6.2 Research needs
6.3 Research approach
Though fish culture integrated with animal husbandry, such as pig or duck raising, is well established in other parts of the world, it is a relatively new system in Africa. Experience so far shows considerable potential for the development of the system, even though it would require much more skill on the part of the farmer than when he raises fish or animals only. In integrated fish culture trials in the Central African Republic with T. nilotica and C. lazera, yields of 7-10 t/ha of fish per year were obtained by the use of manure of pigs raised near the ponds and without feeding. In addition, some 6 400 kg of pig meat could also be raised, contributing substantially to the income from the farm. Because of the reported success, and the widespread interest in integrated rural development aimed at improving the income and standard of living of farmers, fish culture combined with some form of animal husbandry, is now planned in many countries. In view of this, it is recommended that the Centre undertake essential studies for developing a system of integrated fish culture with fish (Tilapia and Clarias) as the major crops, and pigs as a subsidiary crop. Even though duck raising is also well adapted for integration with fish culture, it is not recommended at present, as duck is not a popular food item, and duck farming will be a rather new and unfamiliar activity in most areas.

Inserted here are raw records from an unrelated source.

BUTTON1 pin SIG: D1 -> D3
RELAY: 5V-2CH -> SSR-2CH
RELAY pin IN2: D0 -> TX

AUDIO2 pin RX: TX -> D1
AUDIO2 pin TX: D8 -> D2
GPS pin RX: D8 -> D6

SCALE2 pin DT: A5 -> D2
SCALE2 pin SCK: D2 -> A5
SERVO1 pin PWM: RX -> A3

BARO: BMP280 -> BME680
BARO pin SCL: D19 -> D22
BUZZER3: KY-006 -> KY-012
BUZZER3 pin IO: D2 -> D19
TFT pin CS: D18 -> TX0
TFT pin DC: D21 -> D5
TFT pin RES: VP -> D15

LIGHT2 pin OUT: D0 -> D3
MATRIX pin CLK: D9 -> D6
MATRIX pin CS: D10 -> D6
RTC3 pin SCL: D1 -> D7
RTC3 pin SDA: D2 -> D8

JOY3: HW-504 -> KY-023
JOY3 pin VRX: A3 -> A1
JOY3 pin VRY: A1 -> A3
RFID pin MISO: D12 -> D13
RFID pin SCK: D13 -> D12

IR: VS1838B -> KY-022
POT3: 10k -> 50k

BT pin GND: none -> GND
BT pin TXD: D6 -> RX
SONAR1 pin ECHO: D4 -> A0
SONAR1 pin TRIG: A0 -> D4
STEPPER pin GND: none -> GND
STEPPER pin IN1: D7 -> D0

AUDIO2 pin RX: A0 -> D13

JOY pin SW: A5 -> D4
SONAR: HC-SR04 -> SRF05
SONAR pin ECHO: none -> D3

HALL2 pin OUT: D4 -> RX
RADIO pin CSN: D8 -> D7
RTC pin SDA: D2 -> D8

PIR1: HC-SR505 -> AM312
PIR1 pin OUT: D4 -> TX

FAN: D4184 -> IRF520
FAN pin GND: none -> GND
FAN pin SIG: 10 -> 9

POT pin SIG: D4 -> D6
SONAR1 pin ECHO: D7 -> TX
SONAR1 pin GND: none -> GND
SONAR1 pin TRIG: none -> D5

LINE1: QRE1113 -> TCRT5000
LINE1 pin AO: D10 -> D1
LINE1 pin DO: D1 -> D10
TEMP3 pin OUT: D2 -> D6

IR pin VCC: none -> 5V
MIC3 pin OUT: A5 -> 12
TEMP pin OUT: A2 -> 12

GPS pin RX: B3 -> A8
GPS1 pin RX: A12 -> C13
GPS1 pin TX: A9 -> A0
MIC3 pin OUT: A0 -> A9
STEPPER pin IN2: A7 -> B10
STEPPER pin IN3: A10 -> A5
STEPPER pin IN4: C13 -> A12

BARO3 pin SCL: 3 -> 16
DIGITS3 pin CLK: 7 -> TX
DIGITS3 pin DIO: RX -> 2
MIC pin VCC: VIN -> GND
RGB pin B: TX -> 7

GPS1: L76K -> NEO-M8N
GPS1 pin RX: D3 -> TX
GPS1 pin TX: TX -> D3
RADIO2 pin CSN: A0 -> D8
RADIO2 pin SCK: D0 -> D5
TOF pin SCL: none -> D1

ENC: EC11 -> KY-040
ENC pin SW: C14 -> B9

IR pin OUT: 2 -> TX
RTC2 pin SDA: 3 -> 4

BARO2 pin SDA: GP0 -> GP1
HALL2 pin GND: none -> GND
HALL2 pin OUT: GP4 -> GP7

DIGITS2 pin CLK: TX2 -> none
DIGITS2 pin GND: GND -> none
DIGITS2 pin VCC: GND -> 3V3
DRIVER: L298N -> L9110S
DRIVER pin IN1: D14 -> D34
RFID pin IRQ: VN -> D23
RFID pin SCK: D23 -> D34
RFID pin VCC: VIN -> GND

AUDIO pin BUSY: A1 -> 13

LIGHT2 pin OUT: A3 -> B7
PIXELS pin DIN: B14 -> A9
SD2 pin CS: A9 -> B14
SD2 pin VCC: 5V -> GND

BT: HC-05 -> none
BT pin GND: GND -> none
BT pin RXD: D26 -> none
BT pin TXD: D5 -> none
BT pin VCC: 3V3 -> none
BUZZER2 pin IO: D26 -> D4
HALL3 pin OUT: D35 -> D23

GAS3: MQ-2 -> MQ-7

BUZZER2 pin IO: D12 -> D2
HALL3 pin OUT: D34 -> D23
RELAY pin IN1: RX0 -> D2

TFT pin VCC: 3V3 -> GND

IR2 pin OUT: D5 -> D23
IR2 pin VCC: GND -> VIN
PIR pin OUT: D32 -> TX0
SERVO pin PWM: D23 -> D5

In order to evaluate the possible role of fish culture combined with pig raising in integrated rural development, the complementary role of the two crops and the increased income and other benefits that a farmer can derive by integration should be clearly demonstrated. This should be the major objective of research in the Centre. The proposed Regional Lead Centre in China to be established as part of a regional network of aquaculture centres in Asia, would be carrying out critical research on the processes involved in integrated farming, and close liaison with that Centre should be established to benefit from the results of studies there.
Although no public health hazards have been recognized so far in this type of farming, this aspect has not yet been properly investigated. Such studies seem particularly warranted in rural areas of Africa.
(i) Determination of suitable ratios of pond area, fish stock density and number of pigs for integrated farming;
(ii) monitoring of water quality, fish food production and utilization;
(iii) determination of minimum size of farming operation required to increase farmers' income to a required level;
(iv) development of suitable methods of integrated farming under African conditions;
(v) determination of health hazards, if any, involved in integrated culture of fish with pigs;
(vi) evaluation of economic and other benefits derived by integrated farming.
An integrated production unit, consisting of a selected number of ponds with pigstys built on its bank, will be necessary for undertaking the necessary experiments. It is suggested that in the initial experiments all-male T. nilotica be used. Later, identical experiments can be conducted with C. lazera and if found useful, with a combination of the two species. Arrangements should be made for comparative studies of the relative merits of direct introduction of piggery wastes into the ponds and the introduction of wastes after fermentation in special tanks. Different ratios of piglets to pond area (say 40-70/ha) should be tried. The pigs, which should be of quick-growing strains (e.g., Large White) should be fed regularly with suitable feeds (if possible, prepared feeds). The quantity of manure produced should be determined and the water quality and fish food production in the ponds monitored. Management measures, like addition of water and aeration, should be adopted, if found necessary.
The economics of the farming and the income and other benefits that can be derived by it, can be determined from the production of fish and pigs obtained, and a proper assessment of operating costs. Based on the results of production experiments, it should be possible to determine the size of operation (pond area, fish stock and pigs) needed for obtaining the' required level of income.
While the monitoring of fish health and diseases can be done by the Centre's staff, assistance of public health personnel may be necessary to examine whether public health hazards are involved, and to undertake necessary precautionary measures. The assistance of a veterinarian and possibly personnel experienced in pig raising may be required at least in the initial stages, to ensure the adoption of appropriate pig raising methods.